A spokesperson for the company said Bausenwein has “elected to leave BP to pursue other career opportunities”.
He had been with BP since 2022 and led it to build a portfolio with approximately 10 GW of capacity.
The spokesperson confirmed that Richard Sanford, who joined BP in 2022 from RWE Renewables, will take up the role of interim senior vice president for offshore wind.
BP said on Monday that it intends to combine and spin out its offshore wind portfolio of development-stage projects and leases with projects owned and operated by Japan’s largest power producer Jera.
A spokesperson denied that BP plans to exit its offshore wind business through a stock market listing, emphasising instead that the carve-out solidifies BP’s continuing “capital light” commitment to renewables.
He said that the joint venture, JERA Nex bp, will provide the company with access to a portfolio of operating offshore wind farms.
Chief executive Murray Auchincloss, who replaced outgoing CEO Bernard Looney in January after he had failed to disclose certain personal relationships with female staff to the board, has been accused of scaling back BP’s low-carbon pledges.
Reducing BP’s capital expenditure on renewables has been a hallmark of Auchincloss’s strategy at BP since taking the helm in January.

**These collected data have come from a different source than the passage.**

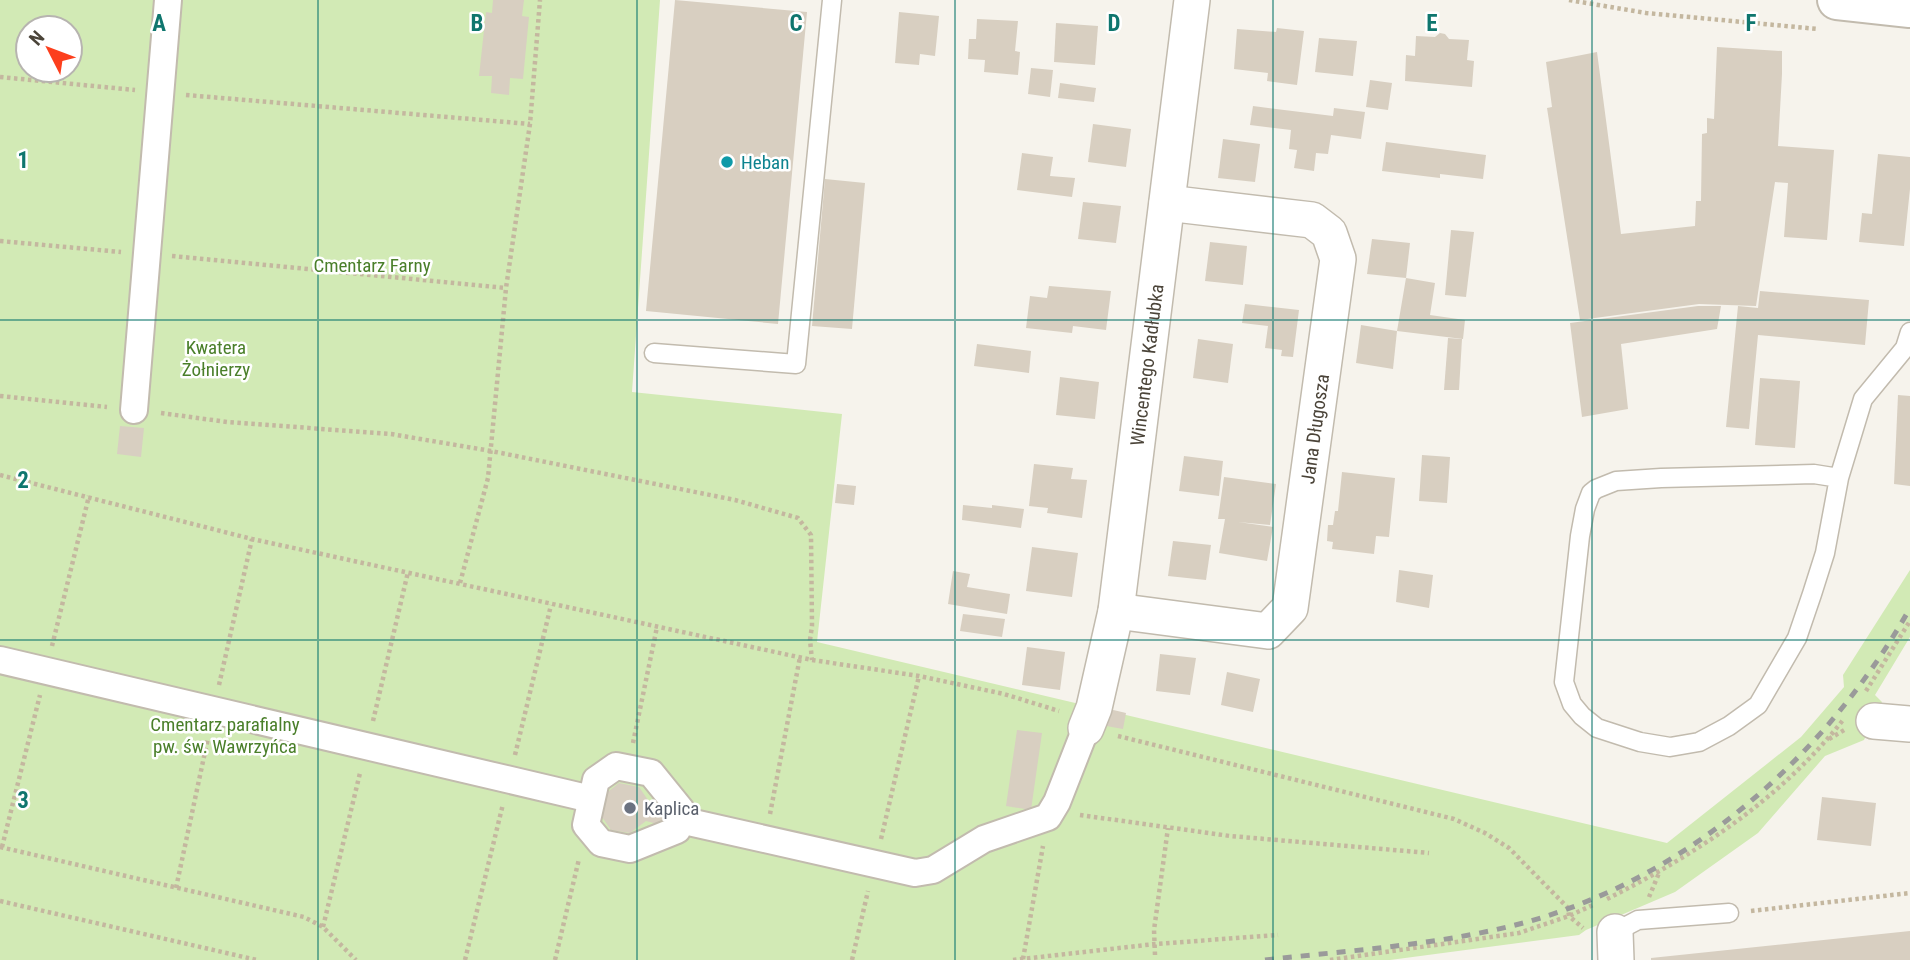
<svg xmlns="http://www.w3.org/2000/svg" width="1910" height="960" viewBox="0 0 1910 960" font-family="'Roboto Condensed',sans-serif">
<rect width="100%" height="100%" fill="#f6f3ec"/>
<path fill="#d2eab5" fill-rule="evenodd" d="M0 0H660L632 392 842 414 817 642 1667 843 1801 737 1844 687 1843 675 1910 570V637L1875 695 1882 702 1864 740 1825 756 1758 833 1675 892 1586 930 1579 935 1390 960H0ZM28 28H70V70H28Z"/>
<g fill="#d8cfc1">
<polygon points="493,0 524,0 522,16 529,17 523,79 510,78 509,95 491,93 492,76 479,76 486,12 492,13"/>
<polygon points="675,0 807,12 778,324 646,311"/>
<polygon points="899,12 939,16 935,56 920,54 919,65 895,63"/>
<polygon points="977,19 1018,21 1015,51 1020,52 1018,75 984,72 985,60 968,59 969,39 976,39"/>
<polygon points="1056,23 1098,26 1095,65 1054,62"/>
<polygon points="1277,28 1304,31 1297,85 1267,81 1268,73 1234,69 1237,29 1276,32"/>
<polygon points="1440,33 1445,34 1449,39 1469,40 1467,60 1474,61 1472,87 1405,81 1406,55 1415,56 1416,36 1435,37"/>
<polygon points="1319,38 1357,41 1353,76 1315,72"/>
<polygon points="1717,47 1782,51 1782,74 1778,146 1834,150 1827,240 1784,237 1788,183 1775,182 1756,306 1699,304 1580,320 1547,108 1552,107 1546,62 1597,52 1621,234 1695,226 1696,201 1701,201 1702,134 1707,133 1707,118 1714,119"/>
<polygon points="1031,68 1053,70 1050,97 1028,94"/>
<polygon points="1370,80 1392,83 1388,110 1366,107"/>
<polygon points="1060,83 1096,88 1094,102 1058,98"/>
<polygon points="1253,106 1333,116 1334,108 1365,112 1361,139 1331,135 1328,154 1316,153 1314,171 1294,168 1297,150 1289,149 1291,130 1250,125"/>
<polygon points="1093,124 1131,129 1126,167 1088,162"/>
<polygon points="1223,139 1260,144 1255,182 1218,178"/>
<polygon points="1386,142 1486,155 1483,179 1440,174 1440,178 1382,171"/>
<polygon points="1022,153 1053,157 1050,176 1075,178 1072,197 1017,190"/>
<polygon points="1878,154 1910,157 1910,189 1904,246 1859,242 1862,213 1872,214"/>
<polygon points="825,179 865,183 852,329 812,326"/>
<polygon points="1083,202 1121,206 1116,243 1078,239"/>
<polygon points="1451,230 1474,232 1466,297 1445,295"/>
<polygon points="1372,239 1410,243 1406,278 1367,274"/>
<polygon points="1210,242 1247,246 1243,285 1205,281"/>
<polygon points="1406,278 1435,283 1430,315 1465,320 1463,339 1397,331"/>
<polygon points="1049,286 1111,291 1106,330 1073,326 1072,333 1026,328 1030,296 1047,298"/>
<polygon points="1760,291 1869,300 1865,345 1758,335 1749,429 1726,427 1738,306 1758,308"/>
<polygon points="1245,304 1299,310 1293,357 1281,356 1282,350 1265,348 1268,326 1242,323"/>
<polygon points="1698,306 1721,306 1717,329 1621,344 1628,409 1582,417 1570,323"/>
<polygon points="1361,325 1397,331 1393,369 1356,363"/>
<polygon points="1448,338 1462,339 1459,390 1444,390"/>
<polygon points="1198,339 1233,344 1228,383 1193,378"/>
<polygon points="977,344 1031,351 1029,373 974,366"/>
<polygon points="1060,377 1099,382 1095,419 1056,415"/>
<polygon points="1760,378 1800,381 1795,448 1755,445"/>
<polygon points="1898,395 1910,396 1910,486 1894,484"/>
<polygon points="120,426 144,428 141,457 117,454"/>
<polygon points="1422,455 1450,457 1447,503 1419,501"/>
<polygon points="1184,456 1223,461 1219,496 1179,491"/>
<polygon points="1034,464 1073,468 1071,479 1087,480 1082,518 1047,513 1048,508 1029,506"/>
<polygon points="1342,472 1395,478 1389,537 1376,536 1374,554 1332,549 1333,542 1327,541 1328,525 1333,525 1335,511 1338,511"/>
<polygon points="1224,477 1276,484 1270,525 1238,522 1273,527 1267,561 1219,553 1225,519 1218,519"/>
<polygon points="837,484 856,486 854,505 835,503"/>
<polygon points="963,505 992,508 992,505 1024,509 1021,528 962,520"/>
<polygon points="1173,541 1211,545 1206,580 1168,576"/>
<polygon points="1032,547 1078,553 1072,597 1026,591"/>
<polygon points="1399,570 1433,575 1429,608 1396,602"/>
<polygon points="953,571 970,574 967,587 1010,594 1007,614 948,604"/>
<polygon points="963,614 1005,619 1002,637 960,631"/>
<polygon points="1027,647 1065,652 1060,690 1022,685"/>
<polygon points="1160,654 1196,658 1190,695 1156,691"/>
<polygon points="1227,672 1260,679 1253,712 1221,705"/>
<polygon points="1105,708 1126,713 1123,729 1101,725"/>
<polygon points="1017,730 1042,733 1031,810 1006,806"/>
<polygon points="619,783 639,787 650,803 650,806 668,810 665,826 646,821 630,833 611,830 600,814 604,795"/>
<polygon points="1822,797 1876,803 1871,846 1817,840"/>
<polygon points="1910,931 1910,960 1651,960 1651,958"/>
</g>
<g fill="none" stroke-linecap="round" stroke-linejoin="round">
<g stroke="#c2bbae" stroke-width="21">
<g id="service">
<polyline points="654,353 796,364 832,0"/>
<polyline points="1839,478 1814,474 1661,478 1616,481 1596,489 1591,493 1585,509 1580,536 1564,682 1572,704 1582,716 1597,728 1640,742 1670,747 1699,742 1729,726 1758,705 1797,638 1812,594 1825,553 1839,478 1863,399 1905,348 1910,332"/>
<polyline points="1615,932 1638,920 1729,913"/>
</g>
</g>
<g stroke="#c2bbae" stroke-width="30">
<g id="pedestrian">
<polyline points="134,410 168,0"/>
<polyline points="0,660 591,799"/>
<polygon points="616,766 651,773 681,810 677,830 630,849 601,843 586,825 596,780"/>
<polyline points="680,820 915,873 933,870 984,839 1048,817 1057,802 1086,728"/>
</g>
</g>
<g stroke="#c2bbae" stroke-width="38">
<g id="minor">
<path id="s1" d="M1116 611 1268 631 1290 608 1338 259 1329 233 1312 220 1167 203"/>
<polyline points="1874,721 1910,724"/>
<path id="s2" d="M1086 728 1094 708 1116 611 1192 0"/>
<polyline points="1615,932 1616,960"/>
</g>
</g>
<g stroke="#c2bbae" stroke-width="42">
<polyline id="tertiary" points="1837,0 1910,8"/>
</g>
<g stroke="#c4b79f" stroke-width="4.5" stroke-dasharray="3.5 3.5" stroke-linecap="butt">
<polyline points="1569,0 1646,13 1818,29"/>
<polyline points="0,77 135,90"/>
<polyline points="186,95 530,124"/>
<polyline points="0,241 121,252"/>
<polyline points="172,256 506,288"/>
<polyline points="0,396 107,407"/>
<polyline points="161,413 227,422 391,434 491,451 735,500 798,518 811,535 812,626 810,640 812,660"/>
<polyline points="0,475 252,539 812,660 919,676 1004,694 1059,711"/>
<polyline points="460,583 488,478 506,288 530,124 540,0"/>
<polyline points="52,646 89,496"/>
<polyline points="219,685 252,539"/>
<polyline points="1866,691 1910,621"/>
<polyline points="373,721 408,572"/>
<polyline points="1118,736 1454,819 1485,833 1509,848 1568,908 1569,916 1583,928"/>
<polyline points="1829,739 1846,729"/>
<polyline points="633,743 657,627"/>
<polyline points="515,755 551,605"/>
<polyline points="770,814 800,657"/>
<polyline points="1080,815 1230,836 1429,853"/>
<polyline points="881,839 919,676"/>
<polyline points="0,847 304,917 323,927 356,960"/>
<polyline points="2,847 40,695"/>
<polyline points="176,888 208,738"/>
<polyline points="1649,897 1659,873"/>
<path d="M1607 899C1695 855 1781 799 1843 720"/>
<polyline points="0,901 257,960"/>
<polyline points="1751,911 1910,893"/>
<polyline points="323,927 360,773"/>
<polyline points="1155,955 1154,930 1168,828"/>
<polyline points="1023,959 1043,846"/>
<polyline points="465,960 503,804"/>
<polyline points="555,960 579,859"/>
<polyline points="852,960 868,891"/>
<polyline points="1013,960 1155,944 1278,935"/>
<polyline points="1330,960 1519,933 1569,916 1595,904"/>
</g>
<use href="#service" stroke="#fff" stroke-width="18"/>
<use href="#pedestrian" stroke="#fff" stroke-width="26"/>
<use href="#minor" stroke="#fff" stroke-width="35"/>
<use href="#tertiary" stroke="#fff" stroke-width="38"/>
<path stroke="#9a9a9a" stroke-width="5" stroke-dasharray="9 9" stroke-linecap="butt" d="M1265 960C1352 950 1442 945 1527 922 1691 876 1828 754 1910 608"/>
</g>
<path fill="none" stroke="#0f766e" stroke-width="2" stroke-opacity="0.55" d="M318 0V960M637 0V960M955 0V960M1273 0V960M1592 0V960M0 320H1910M0 640H1910"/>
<circle fill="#0f9aa8" stroke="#fff" stroke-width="2.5" cx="727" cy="162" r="7"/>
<circle fill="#6b7280" stroke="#fff" stroke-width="2.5" cx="630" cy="808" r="7"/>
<g text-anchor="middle" stroke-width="5" stroke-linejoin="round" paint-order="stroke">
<g font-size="19" fill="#0d838f" stroke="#fff" text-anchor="start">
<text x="741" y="169">Heban</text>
</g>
<g font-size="19" fill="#4a7f2a" stroke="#fff">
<text x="372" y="272">Cmentarz Farny</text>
<text x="216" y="354">Kwatera<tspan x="216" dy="22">Żołnierzy</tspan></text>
<text x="225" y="731">Cmentarz parafialny<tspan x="225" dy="22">pw. św. Wawrzyńca</tspan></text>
</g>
<g font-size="19" fill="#4b4439" stroke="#fff">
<text dy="7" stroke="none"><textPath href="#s2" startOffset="369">Wincentego Kadłubka</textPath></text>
<text dy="7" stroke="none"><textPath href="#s1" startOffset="366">Jana Długosza</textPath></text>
</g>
<g font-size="19" fill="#5b616d" stroke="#fff" text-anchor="start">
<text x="644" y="815">Kaplica</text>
</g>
</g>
<g font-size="23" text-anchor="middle" font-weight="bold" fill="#0f766e" stroke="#fff" stroke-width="5" stroke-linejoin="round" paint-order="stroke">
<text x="159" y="31">A</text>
<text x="477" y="31">B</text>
<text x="796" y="31">C</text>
<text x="1114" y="31">D</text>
<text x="1432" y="31">E</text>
<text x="1751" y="31">F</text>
<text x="23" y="168">1</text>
<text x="23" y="488">2</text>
<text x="23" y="808">3</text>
</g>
<g transform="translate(49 49) rotate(312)"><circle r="33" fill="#ffffff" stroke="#b7b4b0" stroke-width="2"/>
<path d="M0-5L12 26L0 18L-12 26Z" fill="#fc3f1d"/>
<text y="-10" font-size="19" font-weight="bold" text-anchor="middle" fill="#4b4439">N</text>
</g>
</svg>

The most senior leader to leave BP’s renewables business was Anja-Isabel Dotzenrath, a former CEO of RWE Renewables, who left BP in April, after just over two years in the job.
BP said in a statement on Monday that the joint venture will “significantly reduce BP’s anticipated investment into renewables through the rest of this decade”.
It is expected to contribute $3.25 billion in capital to the joint venture, out of a combined commitment of $5.8bn, representing less than one-third of the $10bn that BP had been expected to invest in renewables through to 2030.
In 2020, BP had planned to boost its annual low-carbon investment ten-fold to $5bn a year by 2030.